Data under study:
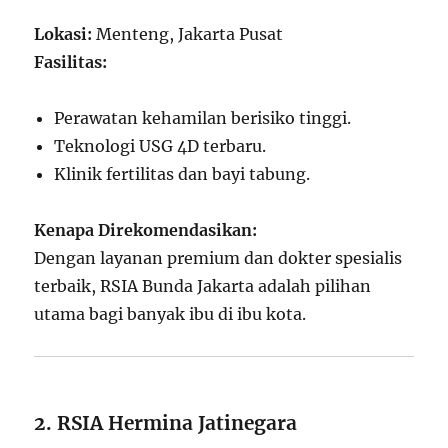
Lokasi:
Menteng, Jakarta Pusat
Fasilitas:
Perawatan kehamilan berisiko tinggi.
Teknologi USG 4D terbaru.
Klinik fertilitas dan bayi tabung.
Kenapa Direkomendasikan:
Dengan layanan premium dan dokter spesialis
terbaik, RSIA Bunda Jakarta adalah pilihan
utama bagi banyak ibu di ibu kota.
2. RSIA Hermina Jatinegara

Action item: For every entry above, please output the text exactly and leave any picture behind.

Reply:
Lokasi:
Menteng, Jakarta Pusat
Fasilitas:
Perawatan kehamilan berisiko tinggi.
Teknologi USG 4D terbaru.
Klinik fertilitas dan bayi tabung.
Kenapa Direkomendasikan:
Dengan layanan premium dan dokter spesialis
terbaik, RSIA Bunda Jakarta adalah pilihan
utama bagi banyak ibu di ibu kota.
2. RSIA Hermina Jatinegara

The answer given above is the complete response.